This is an archived snapshot of W3C's public bugzilla bug tracker, decommissioned in April 2019. Please see the home page for more details.
IE and Firefox use asymmetric mapping table for some charsets. Mainly ISO charsets use corresponding Windows charsets for decoding while be strict about encoding. IMO it's desirable to employ this approach to keep "willful violation" to IANA registry as low as possible. iso-8859-9, latin5, l5, csISOLatin5, and iso-ir-148 are not aliases of windows-1254.
See also bug 15340. At least ISO encodings need to be separated from Windows encodings so that conformance checkers can report parse errors.
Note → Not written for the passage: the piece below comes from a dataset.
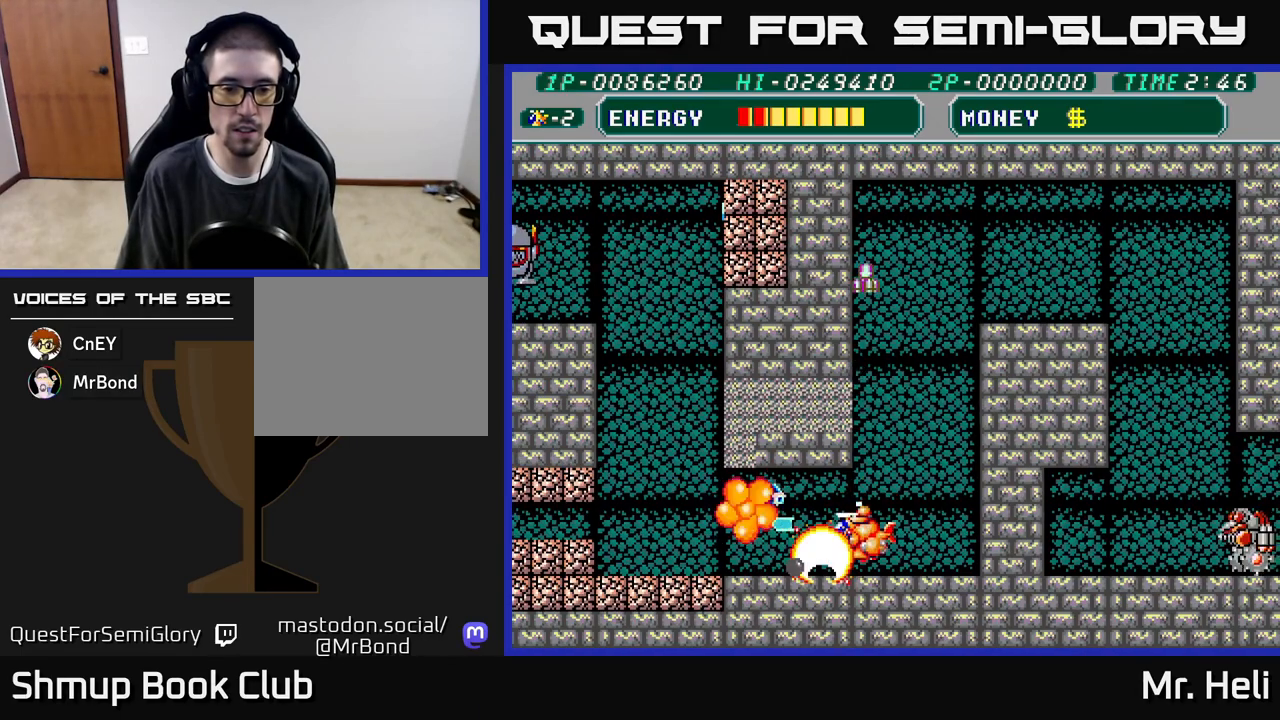
{"buttons": ["A", "X", "DPAD_LEFT"], "left_stick": "center", "right_stick": "center", "events": [[50, "A", "down"], [50, "DPAD_DOWN", "up"], [50, "DPAD_LEFT", "down"], [50, "X", "down"], [150, "A", "up"], [150, "X", "up"], [233, "X", "down"], [250, "A", "down"], [333, "A", "up"], [333, "X", "up"], [450, "X", "down"], [467, "A", "down"]]}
Since these are legacy encodings, is it really worth caring that much about the IANA registry? It seems better to simplify code and lower the barrier to entry for new players.
I don't think the barrier is so high because browsers can ignore parse errors (that is, it's sufficient to just replace mapping tables). But conformance checkers can not.
Right, about conformance checkers. I think they should flag everything that is not UTF-8. I don't really think it's worthwhile for them to flag that your usage of iso-8859-1 is actually windows-1252. Henri, Ian, opinions?
(In reply to comment #4) > Right, about conformance checkers. I think they should flag everything that is > not UTF-8. I don't really think it's worthwhile for them to flag that your > usage of iso-8859-1 is actually windows-1252. If you mean requiring conformance checkers to emit warning messages for any document that's not UTF-8, I'm not sure Richard would be too keen on that.
I think if a document is labeled as ISO-8859-1 but has characters that are going to be interpreted differently than ISO-8859-1 says they should be, that the validator should give an error message. This is what the HTML spec currently requires for HTML docs.
1. Per the Encoding Standard there is no difference between iso-8859-1 and windows-1252. I think that is fine, unless there is some compatibility problem with that. 2. I think we should make non-utf-8 usage non-conforming because there are too many traps with URLs, form submission, and other formats that only work well with utf-8. Per that I'm going to mark this WONTFIX.